Отца его слова тронули. Они сидели бок о бок больше часа, пока слуги бегали с дровами туда-сюда. Под конец было настолько жарко, что пот начал заливать Джону глаза.
Удивительно, но ему нравилась эта жара, а присутствие отца рядом делало его решимость все крепче. Джон даже о руке начал забывать. Серая хворь боится огня.
Когда он остался один, Джон снова поставил сундук к очагу и положил на него правую руку. Он почувствовал, как жилка на его руке дрожит, когда сжал меч.
Джон посмотрел в пламя. До очага был целый ярд, но горячий ветер обдувал лицо Джона. Ярко красные угли переливались, воздух дрожал от жара, языки тянулись вверх и наружу, прямо к Джону.
Серая хворь боится огня.
Меч со звоном упал на пол, Джон перешагнул через сундук и встал прямо перед очагом; стянул с правой руки перчатку. Медленно провел ей по языкам пламени и ощутил легкое пощипывание. Сердце бешено колотилось в его груди.
Серая хворь боится огня.
Винтерфелл V
Браавос встретил ее туманом и мелким дождем.

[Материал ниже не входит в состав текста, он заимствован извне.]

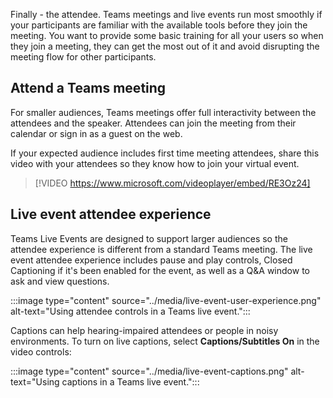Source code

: Finally - the attendee. Teams meetings and live events run most smoothly if your participants are familiar with the available tools before they join the meeting. You want to provide some basic training for all your users so when they join a meeting, they can get the most out of it and avoid disrupting the meeting flow for other participants.

## Attend a Teams meeting

For smaller audiences, Teams meetings offer full interactivity between the attendees and the speaker. Attendees can join the meeting from their calendar or sign in as a guest on the web.

If your expected audience includes first time meeting attendees, share this video with your attendees so they know how to join your virtual event.

> [!VIDEO https://www.microsoft.com/videoplayer/embed/RE3Oz24]

## Live event attendee experience

Teams Live Events are designed to support larger audiences so the attendee experience is different from a standard Teams meeting. The live event attendee experience includes pause and play controls, Closed Captioning if it's been enabled for the event, as well as a Q&A window to ask and view questions.

:::image type="content" source="../media/live-event-user-experience.png" alt-text="Using attendee controls in a Teams live event.":::

Captions can help hearing-impaired attendees or people in noisy environments. To turn on live captions, select **Captions/Subtitles On** in the video controls:

:::image type="content" source="../media/live-event-captions.png" alt-text="Using captions in a Teams live event.":::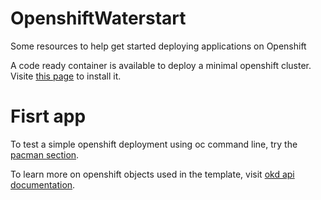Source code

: # OpenshiftWaterstart
Some resources to help get started deploying applications on Openshift

A code ready container is available to deploy a minimal openshift cluster. Visite [this page](https://www.okd.io/crc.html) to install it.

# Fisrt app

To test a simple openshift deployment using oc command line, try the [pacman section](PacmanDeploy/README.md).

To learn more on openshift objects used in the template, visit [okd api documentation](https://docs.okd.io/latest/rest_api/workloads_apis/deploymentconfig-apps-openshift-io-v1.html).
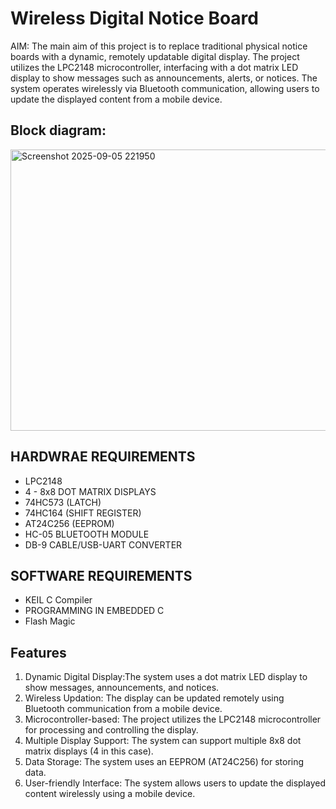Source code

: # Wireless Digital Notice Board
AIM: The main aim of this project is to replace traditional physical notice boards with a dynamic, remotely updatable digital display. The project utilizes the LPC2148 microcontroller, interfacing with a dot matrix LED display to show messages such as announcements, alerts, or notices. The system operates wirelessly via Bluetooth communication, allowing users to update the displayed content from a mobile device.

## Block diagram: 



<img width="724" height="450" alt="Screenshot 2025-09-05 221950" src="https://github.com/user-attachments/assets/c2dedc23-3bd8-40e0-8fa6-71cc32de1d06" />

## HARDWRAE REQUIREMENTS
* LPC2148
* 4 - 8x8 DOT MATRIX DISPLAYS
* 74HC573 (LATCH)
* 74HC164 (SHIFT REGISTER)
* AT24C256 (EEPROM)
* HC-05 BLUETOOTH MODULE
* DB-9 CABLE/USB-UART CONVERTER

## SOFTWARE REQUIREMENTS
* KEIL C Compiler
* PROGRAMMING IN EMBEDDED C
* Flash Magic
## Features
1. Dynamic Digital Display:The system uses a dot matrix LED display to show messages, announcements, and notices.
2. Wireless Updation: The display can be updated remotely using Bluetooth communication from a mobile device.
3. Microcontroller-based: The project utilizes the LPC2148 microcontroller for processing and controlling the display.
4. Multiple Display Support: The system can support multiple 8x8 dot matrix displays (4 in this case).
5. Data Storage: The system uses an EEPROM (AT24C256) for storing data.
6. User-friendly Interface: The system allows users to update the displayed content wirelessly using a mobile device.

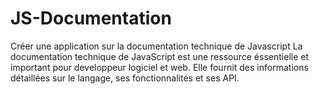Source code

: # JS-Documentation
Créer une application sur la documentation technique de Javascript
La documentation technique de JavaScript est une ressource éssentielle et important pour developpeur logiciel et web. Elle fournit des informations détaillées sur le langage, ses fonctionnalités et ses API.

Виликор была почти счастлива, даже когда вся ее одежда была промокшей до нитки. Скоро, скоро она вернется домой. Она переплыла залив на рыбацкой лодчонке, оставив ее хозяину серебряную марку — одну из двух, что были у нее в кисете.
Вряд ли ей еще понадобятся эти деньги.
Она проплыла мимо рыбного рынка — ей нужен был северо-восточный островок города. На самом севере стоял дворец морского владыки, а вот на востоке, среди обычных домов было место, которому она принадлежала.
Плывя домой по Длинному каналу, она увидела слева от себя храмы всех известных богов. Они никогда не интересовали ее. Может, эти боги существуют, может — нет, но небо… небо есть везде. Небо видит все.
Идя по улице, она жадно смотрела вокруг. Все было точно таким, как она помнила. Точь в точь.
— Чего тебе? — огрызнулся на нее прохожий.
Он, должно быть, думал, что широкие рукава скрывают, насколько у него тонкие руки — достаточно тонкие, чтобы девочка могла его удержать.
— Кто живет в этом доме? — потребовала Виликор.
Домом, по правде, это строение не было. Скорее уж дворец. В Браавосе самыми богатыми людьми были банкиры, быть может, один из них его выкупил? Но почему тогда он не снял знамя?
— Тразадо, идиотка, кто же еще? — рявкнул он раздраженно. — Пусти!
Он дернул рукой, пытаясь освободить рукав, и удивленно выпучил глаза, когда девочка удержала его.